Der Kieler Coach Alfred Gislason, der auf die verletzten Rückraumspieler Christian Dissinger und Nikola Bilyk verzichten musste, sprach von einer "verdienten Niederlage" und erkannte an, dass "Flensburg in der Breite besser ist". Für die Schlappe machte der Isländer zwei Gründe aus: "Wir haben zu viele Chancen ausgelassen, und die Abwehr war nicht so gut wie vor einer Woche."

Für einen Kieler Spieler wird die Partie aber trotz der Niederlage lange in Erinnerung bleiben. Der 22 Jahre alte Rückraumspieler Sebastian Firnhaber markierte bei seiner Pflichtspielpremiere für den THW mit dem Schlusspunkt zum 22:30 auch seinen ersten Treffer.

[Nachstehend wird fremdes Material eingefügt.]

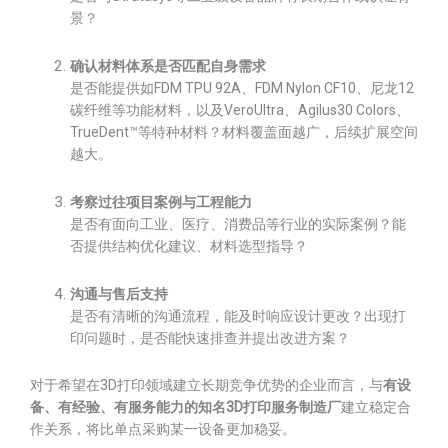
景？
确认材料体系是否匹配自身需求
是否能提供如FDM TPU 92A、FDM Nylon CF10、尼龙12
碳纤维等功能材料，以及VeroUltra、Agilus30 Colors、
TrueDent™等特种材料？材料覆盖面越广，后续扩展空间
越大。
考察过往项目案例与工程能力
是否有面向工业、医疗、消费品等行业的实际案例？能
否提供结构优化建议、材料选型指导？
沟通与售后支持
是否有清晰的沟通流程，能及时响应设计更改？出现打
印问题时，是否能快速排查并提出改进方案？
对于希望在3D打印领域建立长期竞争优势的企业而言，与
有设
备、有经验、有服务能力的知名3D打印服务制造厂
建立稳定合
作关系，将比单点采购某一设备更加稳妥。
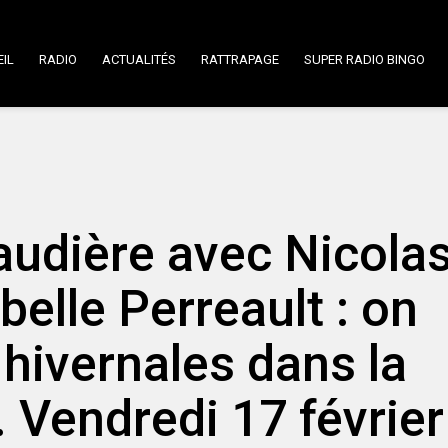
IL
RADIO
ACTUALITÉS
RATTRAPAGE
SUPER RADIO BINGO
audière avec Nicola
belle Perreault : on
s hivernales dans la
Vendredi 17 février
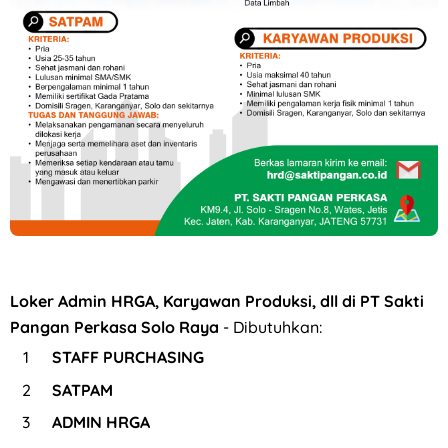
Loker Canvasser di PT Kinarya Alihdaya Mandiri Semarang
Loker Admin HRGA, Karyawan Produksi, dll di PT Sakti
Pangan Perkasa Solo Raya
- Dibutuhkan:
STAFF PURCHASING
SATPAM
ADMIN HRGA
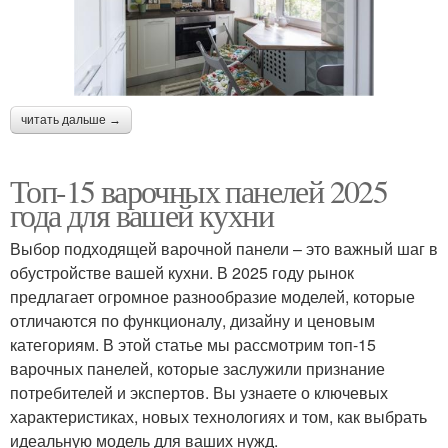
читать дальше →
Топ-15 варочных панелей 2025
года для вашей кухни
Выбор подходящей варочной панели – это важный шаг в
обустройстве вашей кухни. В 2025 году рынок
предлагает огромное разнообразие моделей, которые
отличаются по функционалу, дизайну и ценовым
категориям. В этой статье мы рассмотрим топ-15
варочных панелей, которые заслужили признание
потребителей и экспертов. Вы узнаете о ключевых
характеристиках, новых технологиях и том, как выбрать
идеальную модель для ваших нужд.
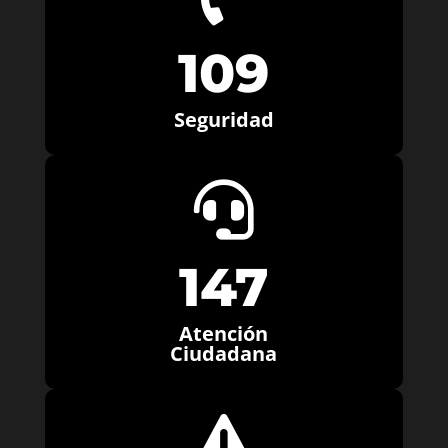
109
Seguridad

147
Atención
Ciudadana

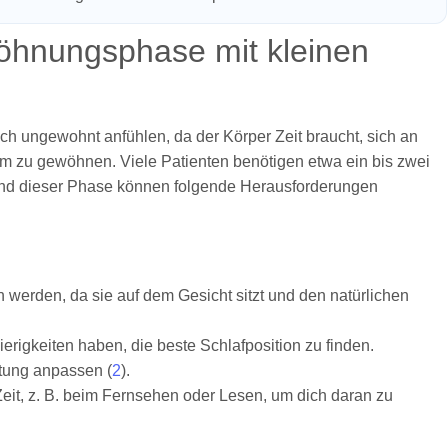
öhnungsphase mit kleinen
h ungewohnt anfühlen, da der Körper Zeit braucht, sich an
om zu gewöhnen. Viele Patienten benötigen etwa ein bis zwei
nd dieser Phase können folgende Herausforderungen
werden, da sie auf dem Gesicht sitzt und den natürlichen
erigkeiten haben, die beste Schlafposition zu finden.
tung anpassen (
2
).
Zeit, z. B. beim Fernsehen oder Lesen, um dich daran zu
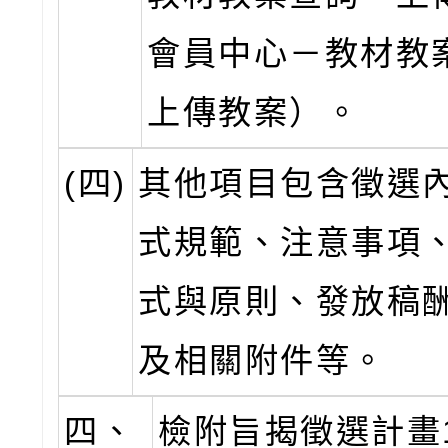
會員中心－教材教
上傳教案）。
(四)
其他項目包含徵選
式規範、注意事項
式與原則、發放稿
及相關附件等。
四、
檢附旨揭徵選計畫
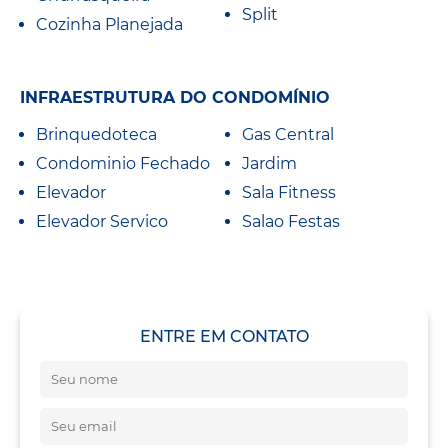
Split
Cozinha Planejada
INFRAESTRUTURA DO CONDOMÍNIO
Brinquedoteca
Gas Central
Condominio Fechado
Jardim
Elevador
Sala Fitness
Elevador Servico
Salao Festas
ENTRE EM CONTATO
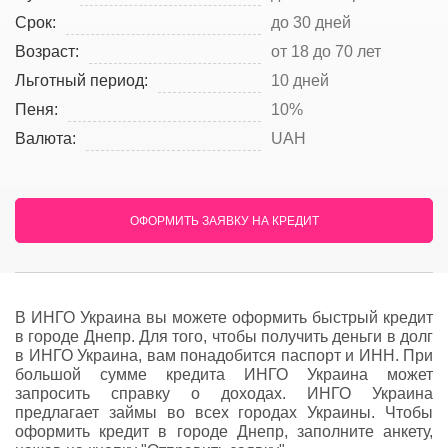
Срок:
до 30 дней
Возраст:
от 18 до 70 лет
Льготный период:
10 дней
Пеня:
10%
Валюта:
UAH
ОФОРМИТЬ ЗАЯВКУ НА КРЕДИТ
В ИНГО Украина вы можете оформить быстрый кредит
в городе Днепр. Для того, чтобы получить деньги в долг
в ИНГО Украина, вам понадобится паспорт и ИНН. При
большой сумме кредита ИНГО Украина может
запросить справку о доходах. ИНГО Украина
предлагает займы во всех городах Украины. Чтобы
оформить кредит в городе Днепр, заполните анкету,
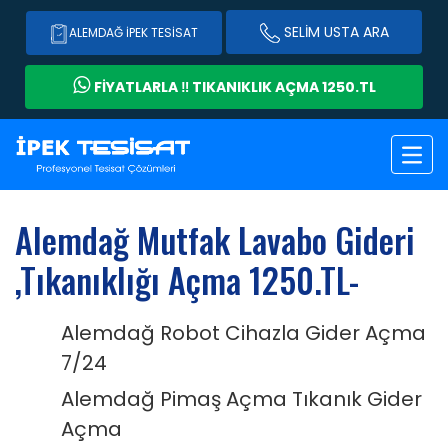
SELİM USTA ARA
ALEMDAĞ İPEK TESISAT
FİYATLARLA ‼️ TIKANIKLIK AÇMA 1250.TL
Alemdağ Mutfak Lavabo Gideri
,Tıkanıklığı Açma 1250.TL-
Alemdağ Robot Cihazla Gider Açma
7/24
Alemdağ Pimaş Açma Tıkanık Gider
Açma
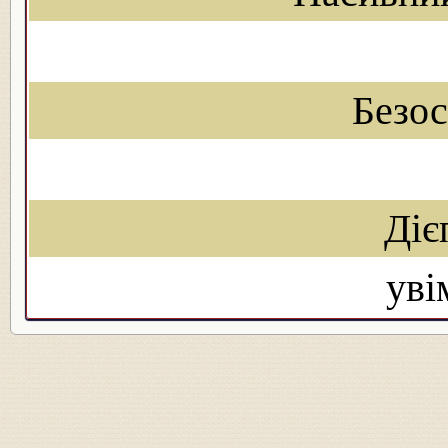
Безо
Діє
уві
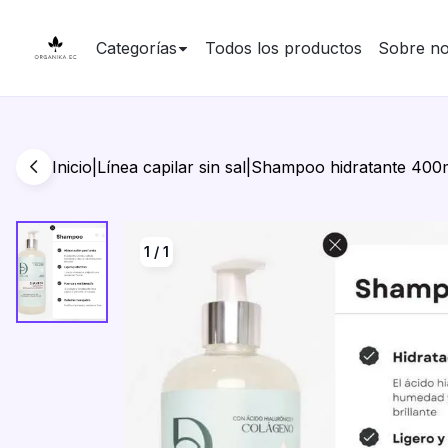
Categorías
Todos los productos
Sobre no
Inicio
|
Línea capilar sin sal
|
Shampoo hidratante 400
1
/
1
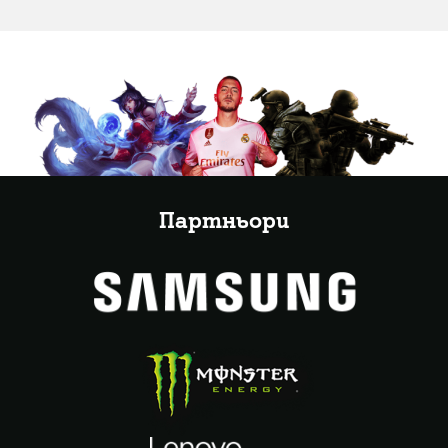
Партньори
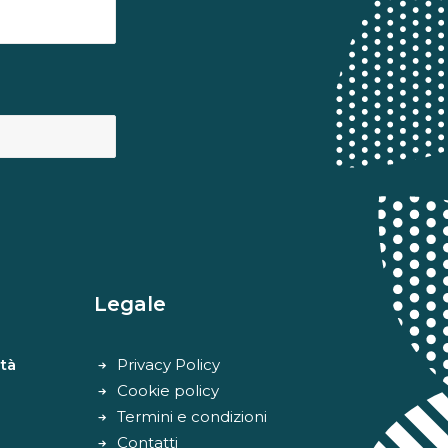
Legale
tà
Privacy Policy
Cookie policy
Termini e condizioni
Contatti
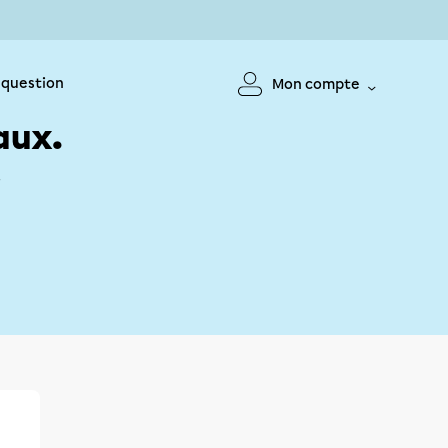
 question
Mon compte
aux.
!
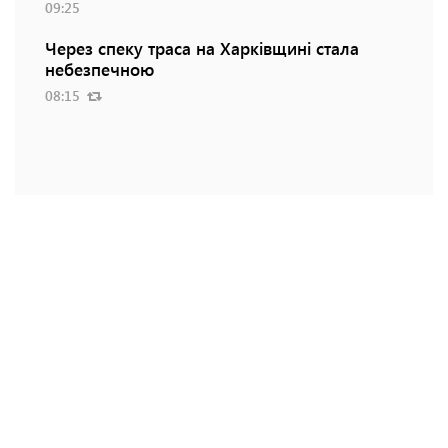
09:25
Через спеку траса на Харківщині стала
небезпечною
08:15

Die Derby-Hatz zwischen Flensburg und Kiel geht unterdessen unvermindert weiter. Duell Nummer 91, das Rückspiel in der Königsklasse am Mittwoch in Flensburg, wird das dritte Kräftemessen innerhalb von elf Tagen sein. Vranjes wird wohl wieder einige Überraschungen vorbereiten. Nach dem Sieg am Sonntag sagte er mit einem Lächeln auf den Lippen: "Ich freue mich schon auf das Spiel."